Technology
Twitter co-founder: 'Elon is the singular solution I trust'
Jack Dorsey tweeted a link to Radiohead’s “Everything In Its Right Place” on Monday evening after the Space X and Tesla CEO purchased Twitter for $44 billion. He explained the issues he saw and why Musk was the right person
April 27, 2022 8:52am
Updated: April 27, 2022 9:36am
The co-founder and former CEO of Twitter celebrated the purchase of the platform he helped create by Elon Musk.
Jack Dorsey tweeted a link to Radiohead’s “Everything In Its Right Place” on Monday evening after the Space X and Tesla CEO purchased Twitter for $44 billion. He explained the issues he saw and why Musk was the right person.
“Twitter as a company has always been my sole issue and my biggest regret,” Dorsey said about the platform’s operation.
“It has been owned by Wall Street and the ad model. Taking it back from Wall Street is the correct first step,” he continued, referring to Musk’s intention to take Twitter private.
The former CEO explained that he doesn’t believe anyone should own or run Twitter because he saw it as a public good, not a company.
But he added, “Solving for the problem of it being a company however, Elon is the singular solution I trust. I trust his mission to extend the light of consciousness.”
In principle, I don’t believe anyone should own or run Twitter. It wants to be a public good at a protocol level, not a company. Solving for the problem of it being a company however, Elon is the singular solution I trust. I trust his mission to extend the light of consciousness.

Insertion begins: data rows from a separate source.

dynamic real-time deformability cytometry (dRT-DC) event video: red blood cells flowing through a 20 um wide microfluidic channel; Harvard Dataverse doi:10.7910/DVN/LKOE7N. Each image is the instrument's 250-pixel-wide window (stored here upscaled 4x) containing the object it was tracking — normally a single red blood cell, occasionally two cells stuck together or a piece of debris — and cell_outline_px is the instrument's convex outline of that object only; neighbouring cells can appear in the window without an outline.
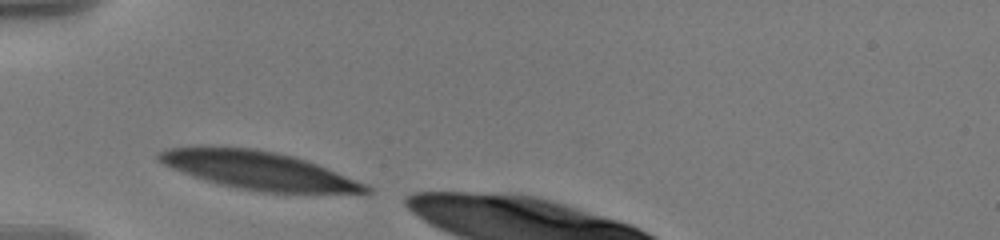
{"species": "human", "species_latin": "Homo sapiens", "temperature_condition": "warm", "stored_images_in_passage": 39, "camera_frame_rate_fps": 3000, "um_per_image_px": 0.085, "donor": {"sex": "male"}, "frame": {"image": 1, "passage_image": 1, "time_ms": 0.0, "image_size_px": [1000, 240], "cell_outline_px": [[372, 192], [368, 196], [264, 192], [236, 188], [208, 180], [172, 168], [164, 164], [156, 156], [156, 152], [168, 148], [192, 144], [204, 144], [256, 148], [276, 152], [292, 156], [316, 164], [368, 184], [372, 188]], "centroid_in_image_um": [22.09, 14.49], "position_along_channel_um": 62.9, "area_um2": 47.51}}
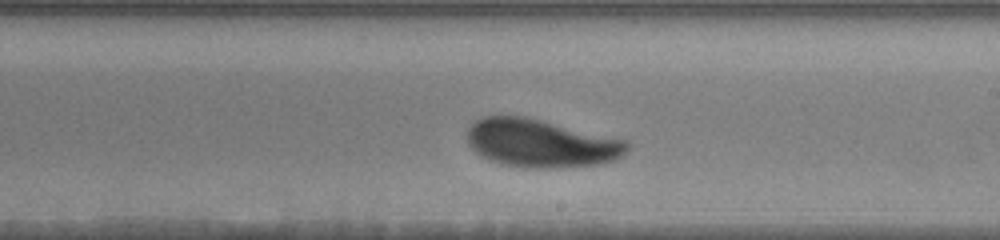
{"frame": {"image": 2, "passage_image": 21, "time_ms": 5.333, "image_size_px": [1000, 240], "cell_outline_px": [[632, 144], [620, 156], [612, 160], [600, 164], [552, 168], [524, 168], [500, 164], [488, 160], [476, 152], [468, 144], [468, 128], [480, 116], [524, 116], [624, 140]], "centroid_in_image_um": [45.92, 12.19], "position_along_channel_um": 243.1, "area_um2": 44.51}}
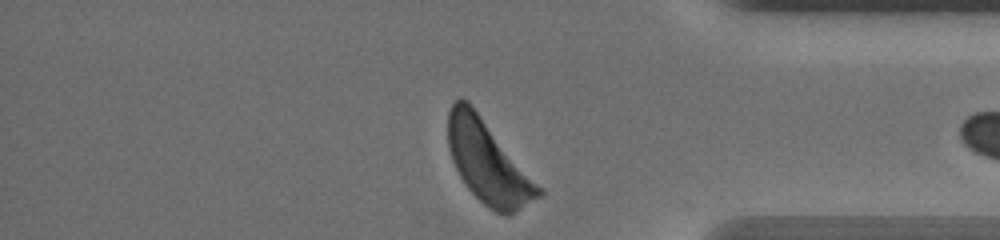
{"frame": {"image": 3, "passage_image": 38, "time_ms": 10.0, "image_size_px": [1000, 240], "cell_outline_px": [[544, 192], [540, 196], [516, 212], [508, 216], [496, 212], [488, 208], [468, 188], [460, 176], [452, 160], [448, 148], [448, 112], [452, 104], [460, 96], [468, 100], [472, 104], [544, 188]], "centroid_in_image_um": [41.51, 13.77], "position_along_channel_um": 393.7, "area_um2": 43.87}, "authors_computed_cell_mechanics": {"area_um2": 44.9106, "velocity_mm_per_s": 3.5029, "shape_relaxation_time_tau1_ms": 2.5659, "shape_relaxation_time_tau2_ms": null, "deformation_change_tau1": 0.1459, "deformation_change_tau2": null}}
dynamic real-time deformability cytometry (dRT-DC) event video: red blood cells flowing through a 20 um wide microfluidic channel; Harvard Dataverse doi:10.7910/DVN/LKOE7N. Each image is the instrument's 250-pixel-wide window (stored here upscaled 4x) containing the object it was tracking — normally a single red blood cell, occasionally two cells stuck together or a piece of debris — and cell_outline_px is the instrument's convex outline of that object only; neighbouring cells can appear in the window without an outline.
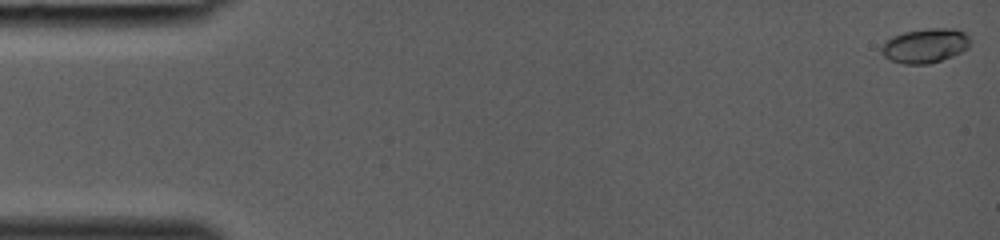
{"species": "common noctule bat (a hibernating species)", "species_latin": "Nyctalus noctula", "temperature_condition": "room temperature", "stored_images_in_passage": 40, "segment_of_instrument_passage": [1, 2], "camera_frame_rate_fps": 3000, "um_per_image_px": 0.085, "animal": {"sex": "female", "body_mass_g": 19.0, "forearm_length_mm": 53.3}, "frame": {"image": 1, "passage_image": 1, "time_ms": 0.0, "image_size_px": [1000, 240], "cell_outline_px": [[972, 40], [968, 48], [952, 56], [928, 64], [904, 64], [888, 60], [880, 52], [880, 48], [892, 36], [904, 32], [932, 28], [952, 28], [964, 32]], "centroid_in_image_um": [78.64, 3.89], "position_along_channel_um": 6.4, "area_um2": 17.8}}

— jack⚡️ (@jack) April 26, 2022
Dorsey is a longtime fan of Musk’s, inviting the tech billionaire to speak at Twitter employee events multiple times while he was CEO. Both entrepreneurs have tried to simultaneously run multiple tech companies: Dorsey with Twitter and Block, the payments company formerly known as Square, and Musk with Tesla and SpaceX.

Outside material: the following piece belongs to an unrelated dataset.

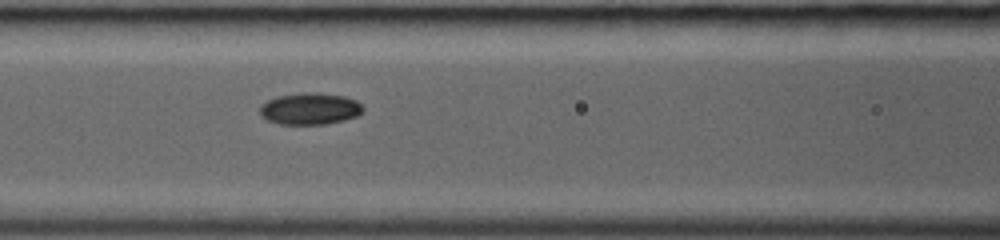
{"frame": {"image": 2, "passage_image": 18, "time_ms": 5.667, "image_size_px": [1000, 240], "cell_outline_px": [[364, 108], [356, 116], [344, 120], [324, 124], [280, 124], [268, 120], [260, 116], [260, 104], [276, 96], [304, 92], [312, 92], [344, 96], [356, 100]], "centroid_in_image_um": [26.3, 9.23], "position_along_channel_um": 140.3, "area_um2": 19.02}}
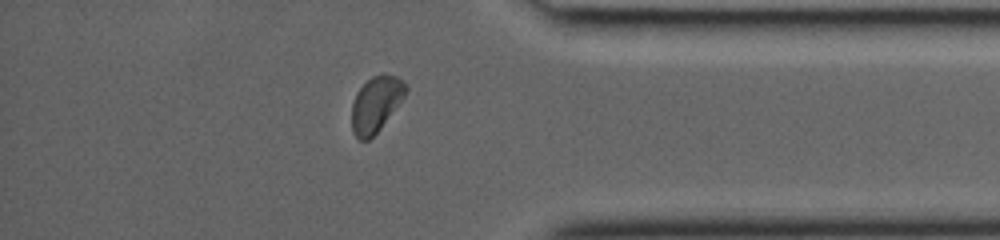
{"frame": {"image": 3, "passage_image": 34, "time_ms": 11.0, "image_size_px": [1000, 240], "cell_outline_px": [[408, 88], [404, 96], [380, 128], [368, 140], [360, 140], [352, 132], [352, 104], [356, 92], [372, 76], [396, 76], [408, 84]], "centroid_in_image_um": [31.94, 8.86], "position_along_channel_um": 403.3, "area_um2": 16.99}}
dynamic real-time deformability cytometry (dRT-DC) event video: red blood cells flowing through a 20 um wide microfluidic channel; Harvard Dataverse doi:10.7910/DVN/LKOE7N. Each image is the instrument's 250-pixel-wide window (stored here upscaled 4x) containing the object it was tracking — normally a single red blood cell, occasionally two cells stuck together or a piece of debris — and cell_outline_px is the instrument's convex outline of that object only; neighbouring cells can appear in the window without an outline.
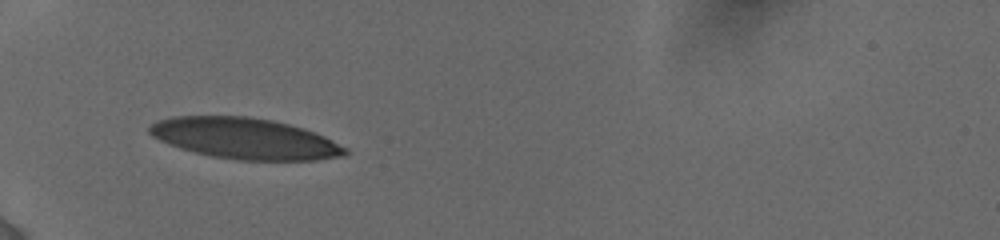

The former Twitter executive lashed out at its board last week after they adopted a “poison pill” to prevent Musk from increasing his stake in the social media platform past 15%.
Dorsey endorsed Musk’s goal of “creating a platform that is ‘maximally trusted and broadly inclusive,’” which he said Twitter’s new CEO, Parag Agrawal, shared with him.
“This is the right path… I believe it with all my heart,” said Dorsey.